| Information provided |
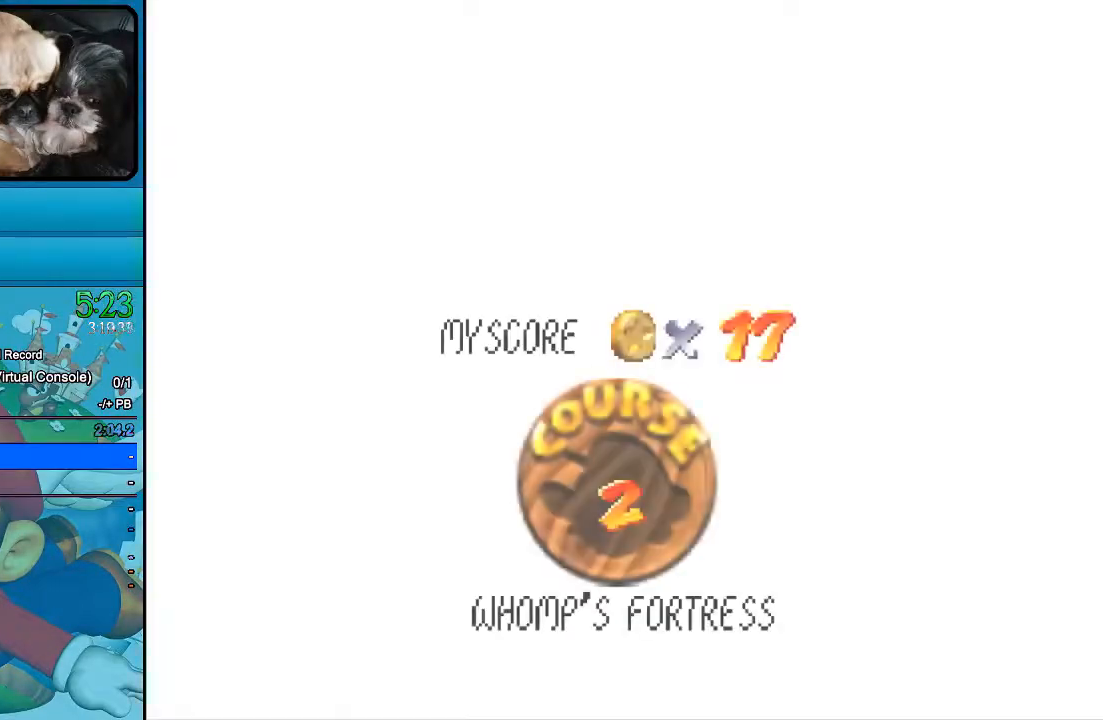
{"buttons": [], "left_stick": "center", "right_stick": "center", "events": []}
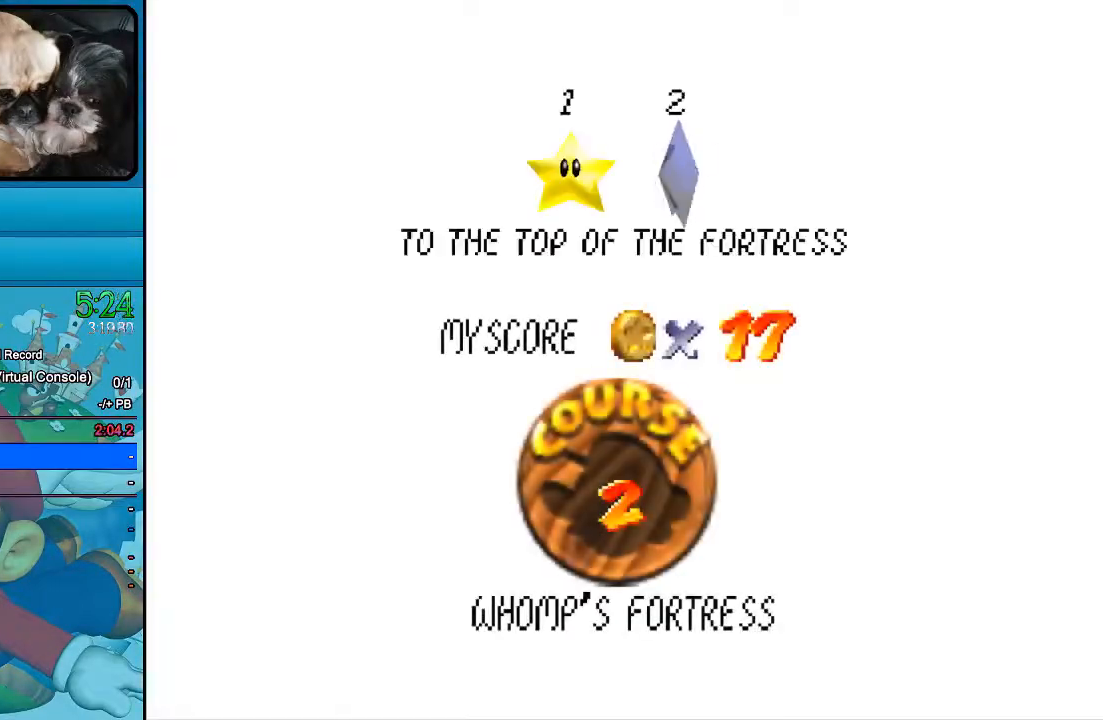
{"buttons": [], "left_stick": "center", "right_stick": "center", "events": []}
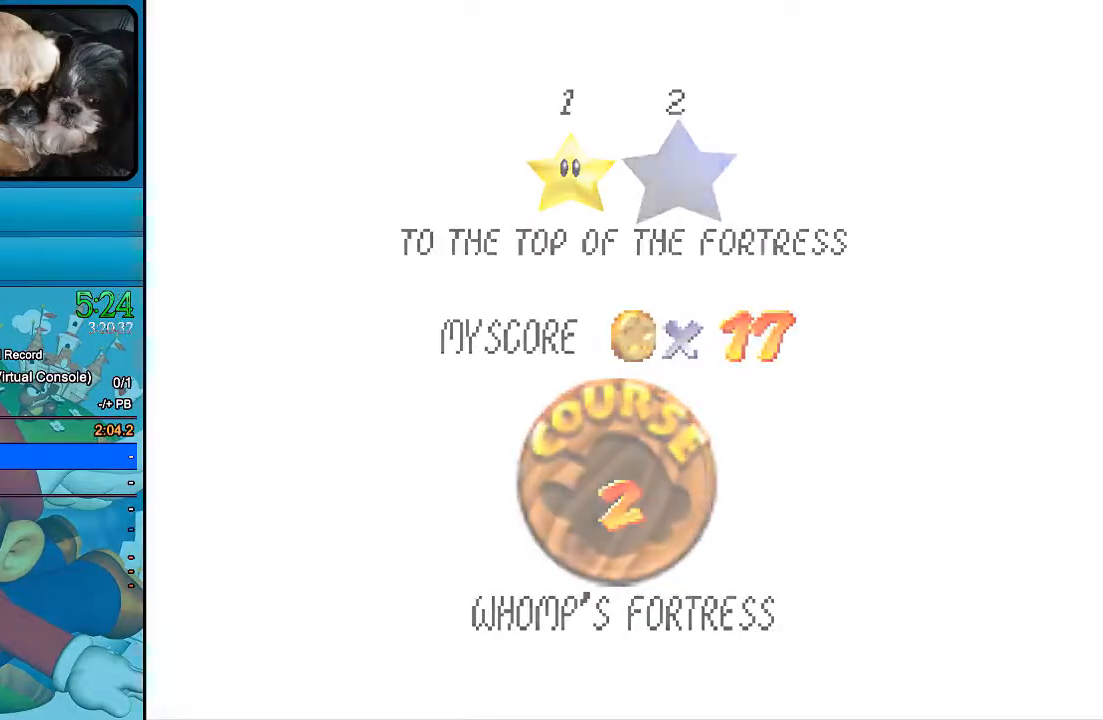
{"buttons": [], "left_stick": "center", "right_stick": "center", "events": []}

| Try it |
Type out the data above again exactly as written, minus the images.

| Response for this exercise |
{"buttons": [], "left_stick": "center", "right_stick": "center", "events": []}
{"buttons": [], "left_stick": "center", "right_stick": "center", "events": []}
{"buttons": [], "left_stick": "center", "right_stick": "center", "events": []}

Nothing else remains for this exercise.